Key experimental modifications included the use of a longer spectrometer with additional electrodes to improve mass resolution and enable the detection of light ions such as H⁻. Energy calibration was performed using resonant peaks from DEA to CO₂ (4 eV) and O₂ (6.5 eV), while mass calibration utilized anionic fragments from SO₂ at 4.5 eV.

To complement the experimental data, Density Functional Theory (DFT) calculations were performed using the GAUSSIAN 16 software. The B3LYP functional with aug-cc-pVTZ basis sets was used to calculate zero-point energy-corrected electronic energies for neutral and anionic fragments. Threshold energies for specific dissociation channels were determined by calculating the energy differences between the products and the target 1-propanol molecule.

Key Contributions and Results
The study explored the fragmentation of 1-propanol across an electron energy range of 3.5 to 16 eV, identifying four distinct ion species: H⁻, O⁻, OH⁻, and C₃H₇O⁻. Notably, the C₃H₅O⁻ ion (57 amu), previously reported by Ibănescu, was not observed in this study, likely due to a very low production cross-section.

• H⁻ Production: The ion yield exhibited a broad range of overlapping resonances. Fitting analysis revealed a sharp resonance at 6.5 eV and broader resonances at 8.7 eV and 10.9 eV. The sharp peak at 6.5 eV is attributed to O–H bond cleavage, while the broader features involve contributions from C–H bond cleavage and hydrogen abstraction. Theoretical calculations indicated that the threshold energies for O–H (3.33 eV) and C–H (3.30 eV) bond cleavage are nearly identical, though the branching ratio remains undetermined. A sharp rise in yield above 13.5 eV suggests the onset of dipolar dissociation.

• OH⁻ Production: The OH⁻ yield displayed a prominent broad resonance near 8.7 eV and a smaller hump near 5.6 eV. The 8.7 eV feature is attributed to Feshbach resonances arising from the ionization of C–H and C–C σ orbitals. The formation of OH⁻ occurs via C–O bond cleavage (Channel 3) or simultaneous C–O and C–H cleavage (Channel 4). Calculated threshold energies for these channels (1.87 eV and 3.74 eV, respectively) are well below the experimental peak, suggesting multiple pathways may contribute.

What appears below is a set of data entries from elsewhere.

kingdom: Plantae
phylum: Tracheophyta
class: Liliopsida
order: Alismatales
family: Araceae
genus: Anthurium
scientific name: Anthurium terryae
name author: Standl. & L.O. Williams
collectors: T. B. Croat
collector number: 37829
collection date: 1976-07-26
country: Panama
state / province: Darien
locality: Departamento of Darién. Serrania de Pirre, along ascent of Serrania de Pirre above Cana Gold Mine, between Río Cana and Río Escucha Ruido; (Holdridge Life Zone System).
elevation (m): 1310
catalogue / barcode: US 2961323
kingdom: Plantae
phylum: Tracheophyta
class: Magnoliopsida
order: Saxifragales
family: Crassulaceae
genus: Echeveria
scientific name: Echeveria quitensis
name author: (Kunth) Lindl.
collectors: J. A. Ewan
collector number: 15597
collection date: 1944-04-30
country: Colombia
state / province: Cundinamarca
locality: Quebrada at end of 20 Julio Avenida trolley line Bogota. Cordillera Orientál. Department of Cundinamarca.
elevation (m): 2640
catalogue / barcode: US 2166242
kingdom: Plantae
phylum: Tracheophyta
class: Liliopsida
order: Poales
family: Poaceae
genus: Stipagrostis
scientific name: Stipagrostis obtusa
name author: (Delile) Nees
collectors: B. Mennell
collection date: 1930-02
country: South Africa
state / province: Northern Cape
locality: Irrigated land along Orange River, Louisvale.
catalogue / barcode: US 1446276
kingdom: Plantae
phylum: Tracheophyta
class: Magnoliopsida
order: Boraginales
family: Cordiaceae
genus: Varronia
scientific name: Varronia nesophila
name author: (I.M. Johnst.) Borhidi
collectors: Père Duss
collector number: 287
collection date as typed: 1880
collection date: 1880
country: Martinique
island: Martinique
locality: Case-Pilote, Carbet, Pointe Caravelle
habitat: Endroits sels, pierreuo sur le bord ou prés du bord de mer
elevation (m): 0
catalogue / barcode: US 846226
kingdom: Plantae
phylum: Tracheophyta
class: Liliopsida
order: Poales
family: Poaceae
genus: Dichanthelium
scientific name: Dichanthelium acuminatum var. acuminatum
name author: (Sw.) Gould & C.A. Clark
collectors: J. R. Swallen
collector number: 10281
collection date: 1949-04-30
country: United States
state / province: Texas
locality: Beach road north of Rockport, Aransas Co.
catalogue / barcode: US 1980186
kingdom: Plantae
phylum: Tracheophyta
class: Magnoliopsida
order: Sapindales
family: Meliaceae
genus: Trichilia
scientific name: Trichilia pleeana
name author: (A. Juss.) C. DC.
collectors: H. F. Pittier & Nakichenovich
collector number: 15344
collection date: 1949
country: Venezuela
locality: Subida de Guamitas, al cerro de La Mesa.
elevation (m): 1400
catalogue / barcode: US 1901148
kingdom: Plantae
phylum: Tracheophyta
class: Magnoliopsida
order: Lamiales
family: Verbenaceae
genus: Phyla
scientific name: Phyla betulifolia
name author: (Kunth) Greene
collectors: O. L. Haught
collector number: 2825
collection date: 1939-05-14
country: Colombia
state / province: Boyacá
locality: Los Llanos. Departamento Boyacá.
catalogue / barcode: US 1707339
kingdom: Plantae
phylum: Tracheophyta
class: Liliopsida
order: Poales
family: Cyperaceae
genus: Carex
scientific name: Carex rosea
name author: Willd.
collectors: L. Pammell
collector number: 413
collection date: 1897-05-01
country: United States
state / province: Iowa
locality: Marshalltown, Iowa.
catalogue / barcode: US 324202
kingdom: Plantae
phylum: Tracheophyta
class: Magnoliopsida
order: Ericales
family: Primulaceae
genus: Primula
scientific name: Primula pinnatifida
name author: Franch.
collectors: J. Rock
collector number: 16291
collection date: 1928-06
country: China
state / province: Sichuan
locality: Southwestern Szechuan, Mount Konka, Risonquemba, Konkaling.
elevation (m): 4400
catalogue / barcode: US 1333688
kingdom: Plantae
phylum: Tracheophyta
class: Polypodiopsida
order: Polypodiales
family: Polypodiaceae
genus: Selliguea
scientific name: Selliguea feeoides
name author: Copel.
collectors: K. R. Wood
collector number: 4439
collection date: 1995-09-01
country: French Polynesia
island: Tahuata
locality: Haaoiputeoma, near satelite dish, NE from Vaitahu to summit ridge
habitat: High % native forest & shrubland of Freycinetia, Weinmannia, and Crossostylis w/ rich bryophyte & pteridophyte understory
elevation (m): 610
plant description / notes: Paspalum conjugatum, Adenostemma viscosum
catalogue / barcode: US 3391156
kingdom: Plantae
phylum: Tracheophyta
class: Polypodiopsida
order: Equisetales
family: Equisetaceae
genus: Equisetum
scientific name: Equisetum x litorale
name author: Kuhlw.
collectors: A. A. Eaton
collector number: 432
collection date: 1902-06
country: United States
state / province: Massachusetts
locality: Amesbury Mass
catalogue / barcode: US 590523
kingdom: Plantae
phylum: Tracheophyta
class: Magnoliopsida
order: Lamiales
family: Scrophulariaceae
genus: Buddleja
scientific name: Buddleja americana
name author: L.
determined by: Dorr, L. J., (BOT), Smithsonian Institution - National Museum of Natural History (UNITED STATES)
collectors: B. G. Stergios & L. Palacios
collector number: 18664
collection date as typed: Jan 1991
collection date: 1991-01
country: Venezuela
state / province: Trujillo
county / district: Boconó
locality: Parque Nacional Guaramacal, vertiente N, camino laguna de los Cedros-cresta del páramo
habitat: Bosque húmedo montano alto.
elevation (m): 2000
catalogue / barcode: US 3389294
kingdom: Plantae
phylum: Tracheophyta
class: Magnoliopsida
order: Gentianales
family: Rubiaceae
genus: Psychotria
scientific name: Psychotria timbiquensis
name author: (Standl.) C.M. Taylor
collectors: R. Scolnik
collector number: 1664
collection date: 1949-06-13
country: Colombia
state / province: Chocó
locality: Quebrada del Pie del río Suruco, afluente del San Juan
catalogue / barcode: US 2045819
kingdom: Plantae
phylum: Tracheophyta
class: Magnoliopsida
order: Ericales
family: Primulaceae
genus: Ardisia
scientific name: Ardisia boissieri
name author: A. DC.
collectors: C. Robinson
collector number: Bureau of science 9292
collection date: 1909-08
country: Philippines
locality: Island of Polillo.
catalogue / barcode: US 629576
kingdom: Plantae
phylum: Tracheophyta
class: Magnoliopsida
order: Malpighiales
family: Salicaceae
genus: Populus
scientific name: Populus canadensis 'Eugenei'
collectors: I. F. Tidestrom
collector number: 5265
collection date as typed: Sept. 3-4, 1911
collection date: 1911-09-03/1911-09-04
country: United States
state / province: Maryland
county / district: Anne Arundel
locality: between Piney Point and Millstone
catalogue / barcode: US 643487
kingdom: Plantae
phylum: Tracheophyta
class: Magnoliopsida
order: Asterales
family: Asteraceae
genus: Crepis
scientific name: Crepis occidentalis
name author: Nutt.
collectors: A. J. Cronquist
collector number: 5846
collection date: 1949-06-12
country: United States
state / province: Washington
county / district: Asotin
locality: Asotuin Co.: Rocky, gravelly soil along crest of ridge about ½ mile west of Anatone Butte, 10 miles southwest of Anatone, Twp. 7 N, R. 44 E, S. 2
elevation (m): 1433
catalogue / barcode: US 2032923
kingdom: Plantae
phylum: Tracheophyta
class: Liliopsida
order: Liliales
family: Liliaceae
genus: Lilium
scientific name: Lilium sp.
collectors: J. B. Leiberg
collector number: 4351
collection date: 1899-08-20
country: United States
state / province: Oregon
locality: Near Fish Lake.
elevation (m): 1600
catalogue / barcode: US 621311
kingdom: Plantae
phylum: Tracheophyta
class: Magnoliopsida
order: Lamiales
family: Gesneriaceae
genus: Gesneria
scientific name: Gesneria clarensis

• C₃H₇O⁻ Production: This ion showed a sharp peak near 6.0 eV and broad overlapping resonances between 7 and 12 eV. The resonance profile closely mirrors that of H⁻, suggesting a common origin via O–H bond dissociation (conjugate to H⁻ formation). Theoretical thresholds for O–H cleavage (2.54 eV) and C–H cleavage (3.58 eV) support the experimental observations.

• O⁻ Production: Three resonances were observed at approximately 6.9, 9.5, and 12.1 eV. The authors note that the yield profile closely resembles that of water, suggesting the signal may be a convolution of contributions from 1-propanol and trace water impurities that could not be fully eliminated. However, the presence of O⁻ resonances is consistent with functional group-dependent DEA behaviors observed in other alcohols like ethanol.

Significance and Claims
The paper claims to provide a comprehensive investigation of DEA dynamics in 1-propanol, filling a gap in the literature where data has been limited compared to smaller alcohols. By comparing the observed ion yields with those of previously studied alcohols, the authors suggest that alcohol fragmentation during DEA is site-specific. The study identifies that O–H bond dissociation is a dominant channel for both H⁻ and C₃H₇O⁻ production.

The authors assert that their findings, combining experimental ion yields with DFT-calculated threshold energies, elucidate key bond-cleavage mechanisms and resonance structures (largely assigned to Feshbach resonances). The significance of this work is framed in the context of optimizing alcohol-based fuels for combustion and plasma-assisted ignition systems, as well as predicting alcohol behavior in ionizing environments. The study does not propose new applications but rather provides the fundamental cross-sectional data required to justify ongoing research into the reactivity of larger alcohols in high-energy processes.